The rubric drifts. Spam patterns and inbox provider heuristics change. The "aggressive scarcity" rule I have today will need to evolve as Gmail tightens its 2025 sender requirements. Plan to revisit the rubric quarterly. The good news: because the model is local and pinned, you can AB test a new rubric version against your historical data and roll back if it regresses.

The reframe

Brand-safety tooling, until very recently, was either a human reviewer (slow, expensive, didn't scale) or a rule-based regex system (fast, cheap, missed everything clever). Cloud LLMs added a third option but introduced the privacy and consistency problems above.

Local small models are the fourth option, and for this specific task they're the right one. The rules are well-defined. The reasoning is shallow. The volume is high. None of the things GPT-4o is uniquely good at — long-context reasoning, ambiguous judgment, multi-step planning — are actually required to score 100 subject lines against 7 yes-or-no questions. The 3B model is more than capable, and the privacy, cost, and stability wins are real and immediate.
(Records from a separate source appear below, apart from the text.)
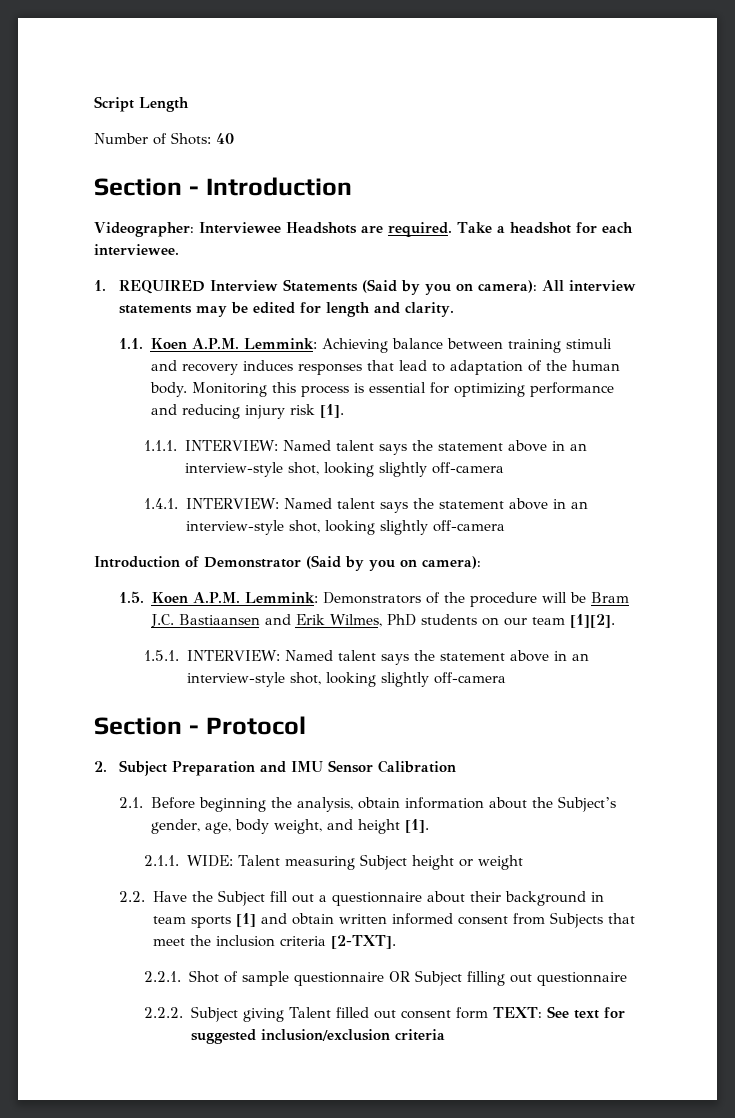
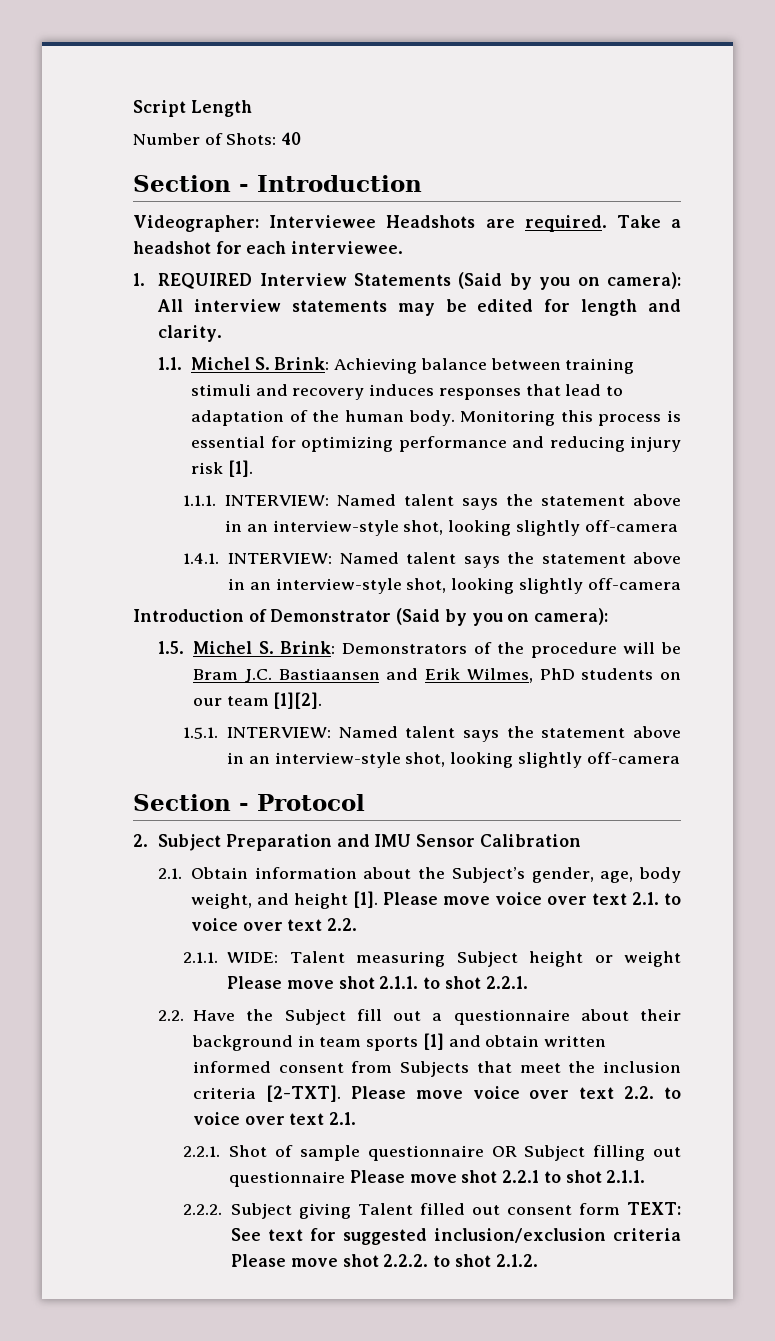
[150,338,318,349] Koen A.P.M. Lemmink: -> [190,357,330,370] Michel S. Brink:
[151,592,319,603] Koen A.P.M. Lemmink: -> [192,641,336,654] Michel S. Brink:
[150,797,400,812] Before beginning the analysis, obtain -> [190,867,248,879] Obtain
(429, 826) none -> [382,892,681,905] [190,918,358,931] Please move voice over text 2.1. to voice over text 2.2.
(524, 862) none -> [227,976,528,989] Please move shot 2.1.1. to shot 2.2.1.
(396, 942) none -> [350,1086,682,1099] [192,1112,357,1125] Please move voice over text 2.2. to voice over text 2.1.
(627, 979) none -> [349,1170,646,1183] Please move shot 2.2.1 to shot 2.1.1.
(445, 1035) none -> [231,1254,538,1267] Please move shot 2.2.2. to shot 2.1.2.

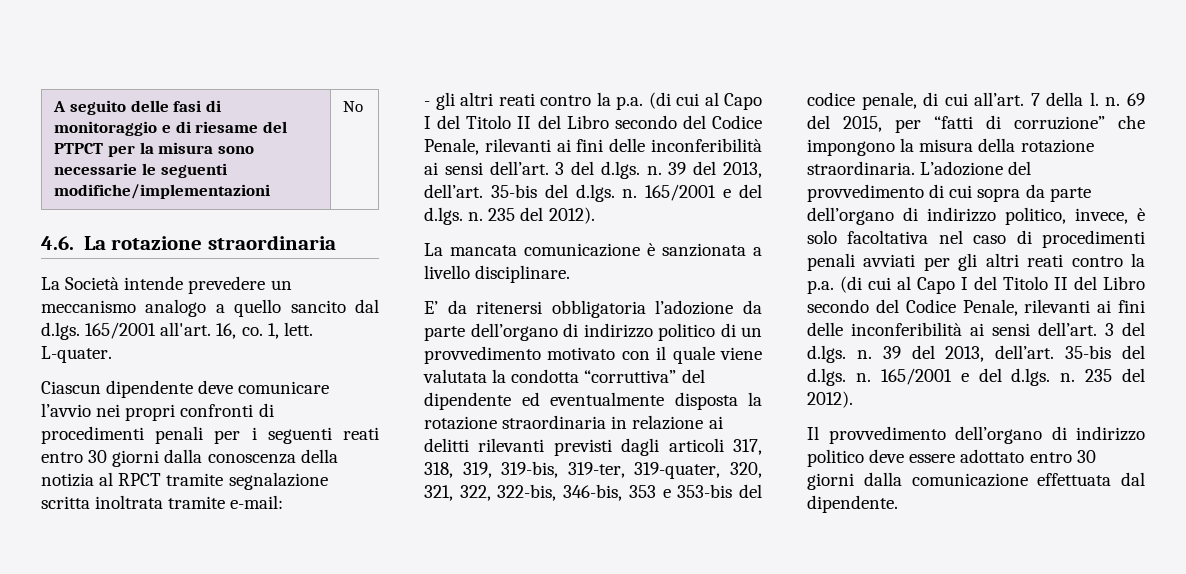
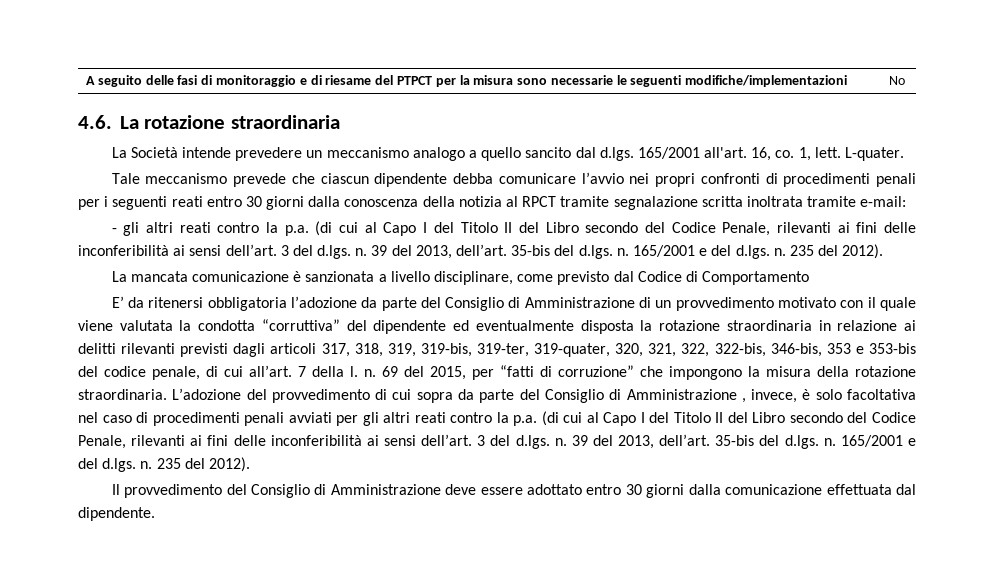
[41,380,234,398] Ciascun dipendente deve -> [111,173,494,187] Tale meccanismo prevede che ciascun dipendente debba
[475,265,571,283] disciplinare. -> [433,271,810,285] disciplinare, come previsto dal Codice di Comportamento
[470,323,715,341] dell’organo di indirizzo politico -> [420,297,635,311] del Consiglio di Amministrazione
[807,207,1066,225] dell’organo di indirizzo politico, -> [519,389,746,403] del Consiglio di Amministrazione ,
[955,426,1145,444] [807,449,864,467] dell’organo di indirizzo politico -> [226,484,441,498] del Consiglio di Amministrazione

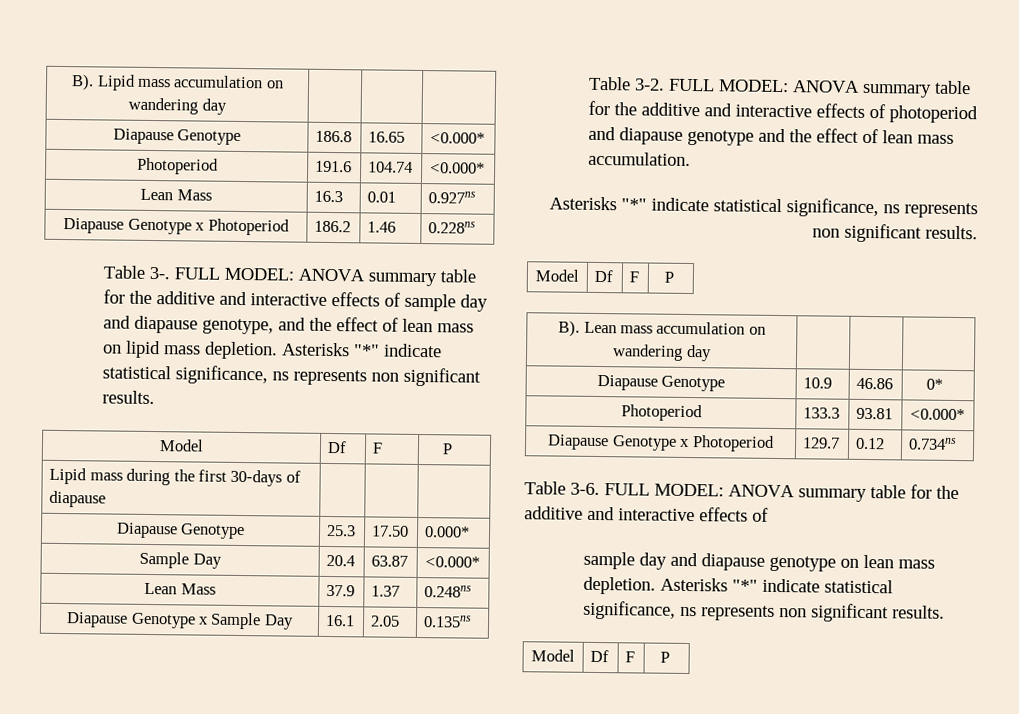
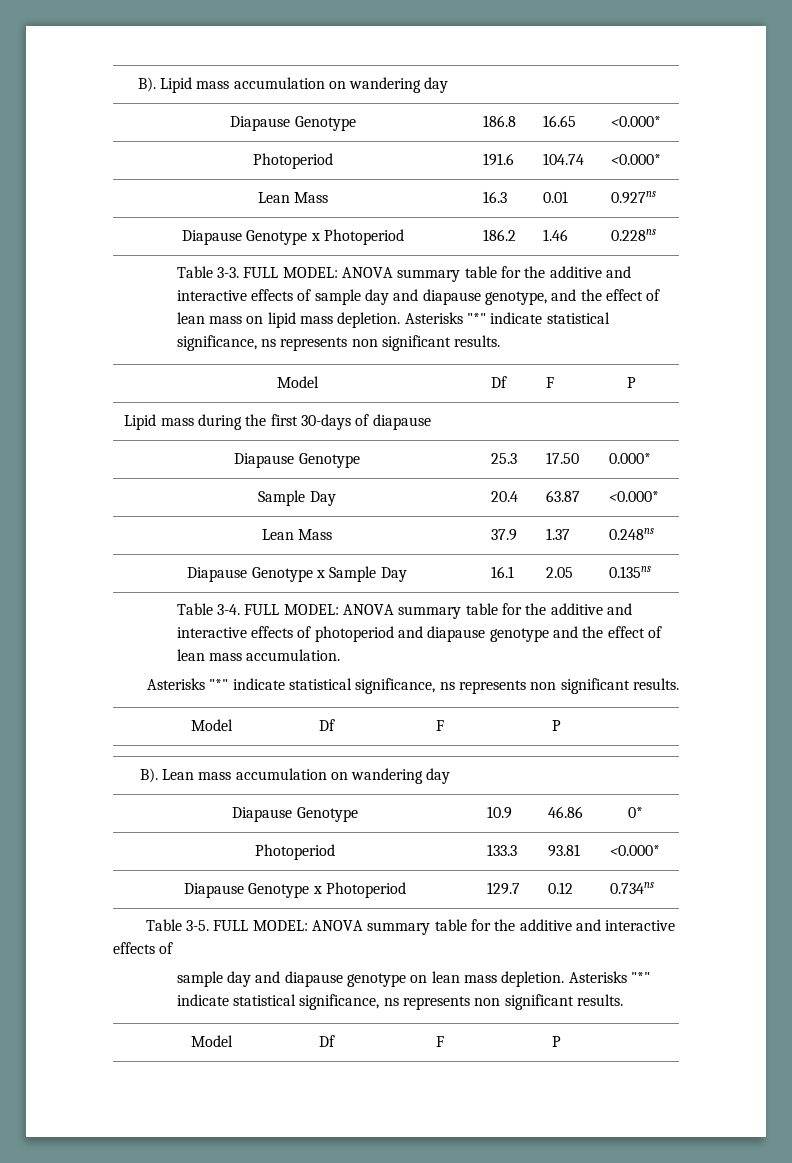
[148,266,170,280] 3-. -> [216,267,239,278] 3-3.
[633,78,665,91] 3-2. -> [216,604,240,615] 3-4.
[570,482,600,496] 3-6. -> [186,920,210,931] 3-5.

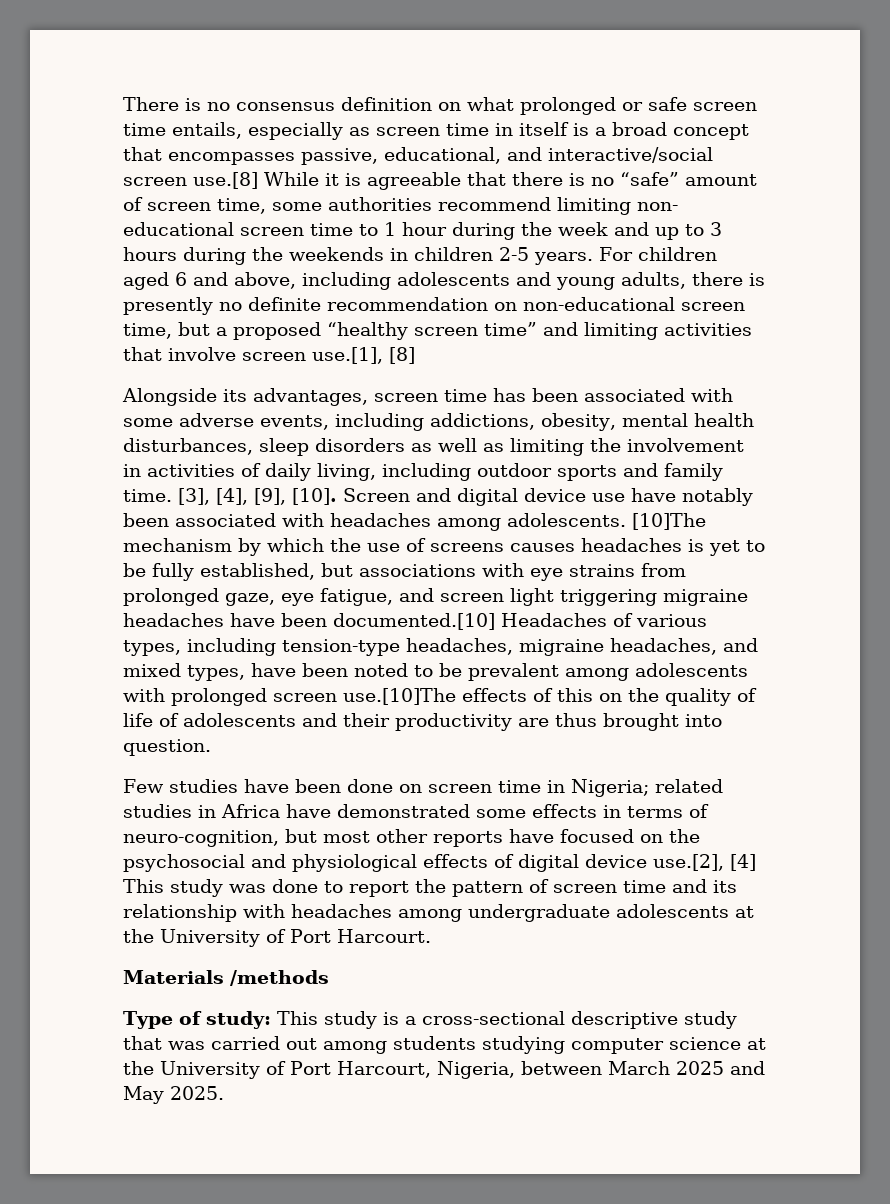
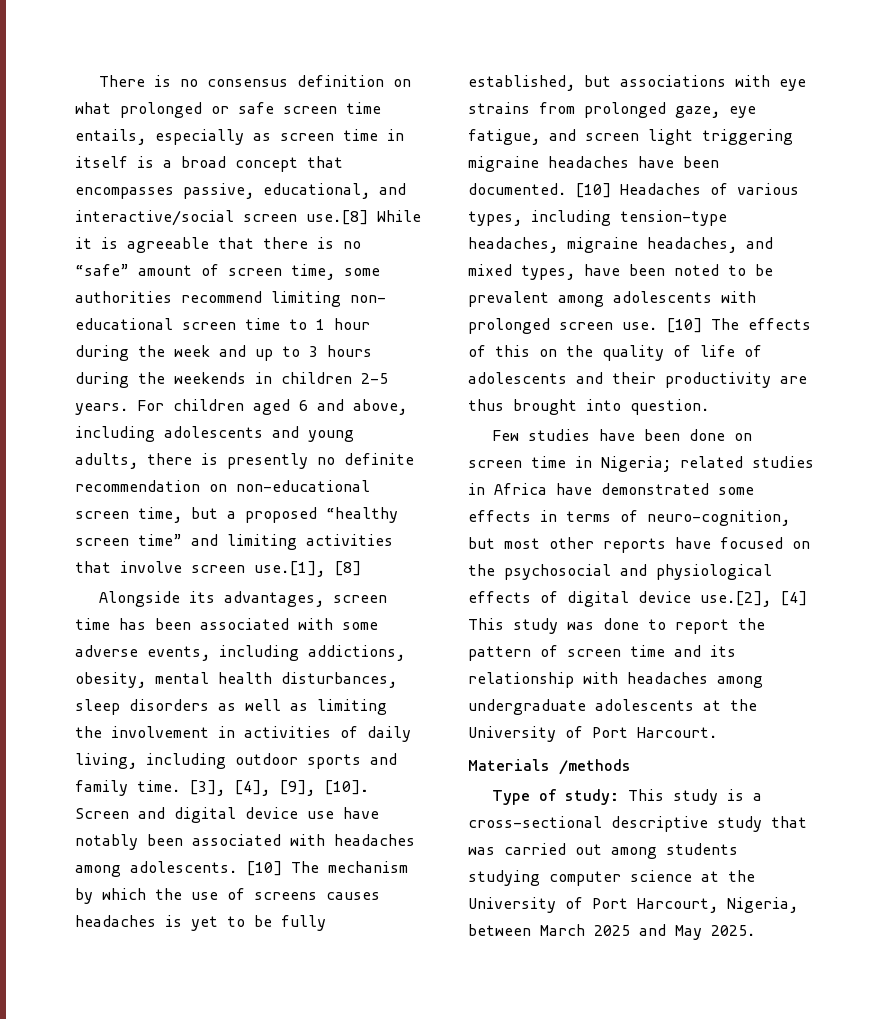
[632,513,706,530] [10]The -> [246,861,319,876] [10] The
[333,613,495,630] documented.[10] -> [468,183,611,198] documented. [10]
[343,688,456,705] use.[10]The -> [622,318,739,333] use. [10] The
The Black Friday line is still the test case I think about. Fourteen seconds from a compliance lead who has seen every phishing template of the last decade. My tester would have flagged it in 14 milliseconds, sitting on my laptop, with the prompt never leaving the disk. That's the bar I wanted, and it's the bar I have now.

If you build one for your brand, change the rubric. That's the part that's yours. The script is the same.